Opinion split after Oparanya demolishes shops on freehold land
Lawyers are sharply divided over whether governors have power to trespass and demolish private property on freehold areas after recent demolitions witnessed in Kakamega town and supervised by Governor Wycliffe Oparanya.
Scores of traders are counting loses running in to millions of shillings caused by the sudden demolitions that mainly targeted kiosks erected on the road reserve, a clean-up, which Governor Oparanya says should transform Kakamega to city status.
Asked whether Oparanya was justified to demolish an upcoming morgue on freehold land and to storm and cart away coffins from a private premises on Canon Awori Street last Friday, the county's attorney, Moses Sande, said no law had been breached.
He said the mortuary developer had no single approval for the project situated in the Emusonga residential area and also lacked the blessings of the residents. He claimed the developer defied two orders from the department of land to stop the construction.
Sande said the governor’s action to storm the shop and confiscate dozens of coffins was justified.
“As I speak to you now, that business is not licensed. The county department for lands, physical planning and urban development revoked the permit,” said Sande.

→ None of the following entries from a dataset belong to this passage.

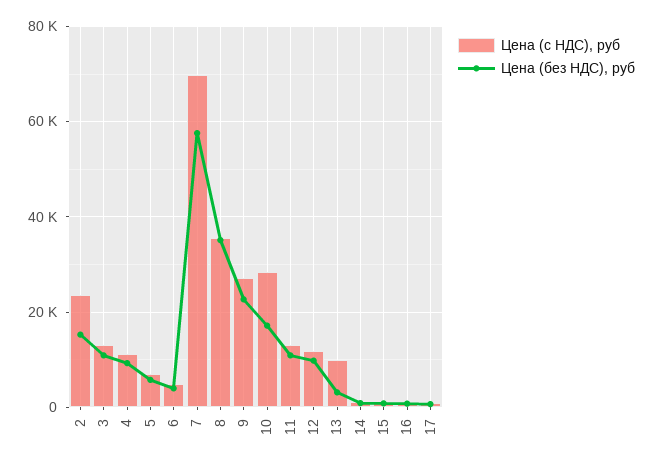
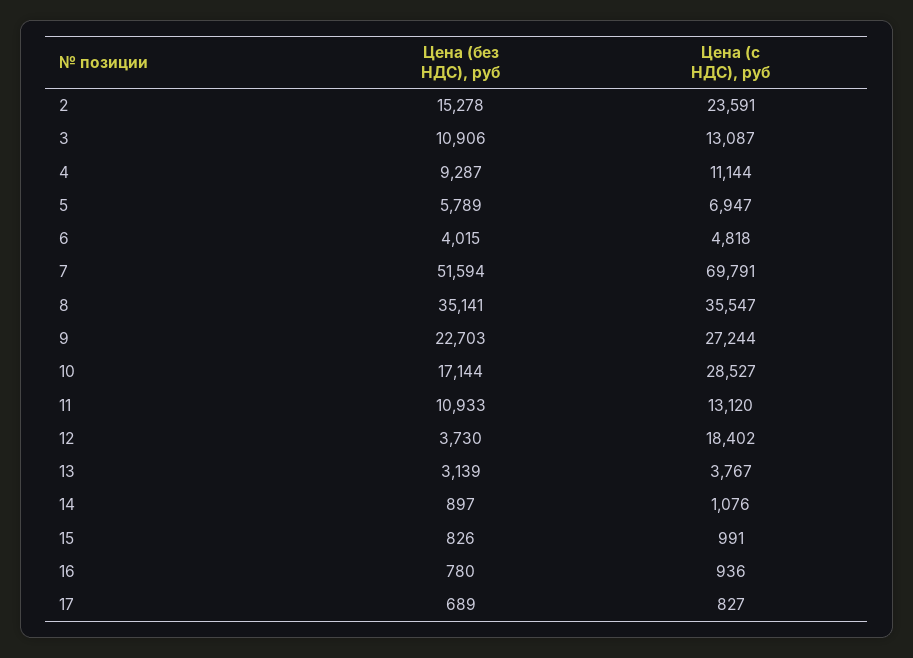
  {
    "Цена (с НДС), руб": {
      "2": 23591,
      "3": 13087,
      "4": 11144,
      "5": 6947,
      "6": 4818,
      "7": 69791,
      "8": 35547,
      "9": 27244,
      "10": 28527,
      "11": 13120,
-     "12": 12000,
+     "12": 18402,
-     "13": 10000,
+     "13": 3767,
      "14": 1076,
      "15": 991,
      "16": 936,
      "17": 827
    },
    "Цена (без НДС), руб": {
      "2": 15278,
      "3": 10906,
      "4": 9287,
      "5": 5789,
      "6": 4015,
-     "7": 58000,
+     "7": 51594,
      "8": 35141,
      "9": 22703,
      "10": 17144,
      "11": 10933,
-     "12": 10000,
+     "12": 3730,
      "13": 3139,
      "14": 897,
      "15": 826,
      "16": 780,
      "17": 689
    }
  }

But Kakamega-based lawyer Zablon Atulo faulted Oparanya, saying he was exercising absolute powers.
For the case of the mortuary, the Physical Planning Act could help escape court sanctions particularly of the development was never approved but for trespass and confiscation of coffins, it’s an issue of legal redress.
“Unless sanctioned by relevant authorities and backed by an approval from Physical Planning Department, a mortuary on a freehold land area can be faced with legal challenges,” said Atulo.
Both lawyers were in agreement that affected kiosk owners’ lacked legal basis to demand compensation as the allotment was temporary.
“We are aware that some of the kiosks are branded by the county government and were launched by the governor but that does not negate the fact they were given on temporary basis and were also erected on wrong places," said the lawyer.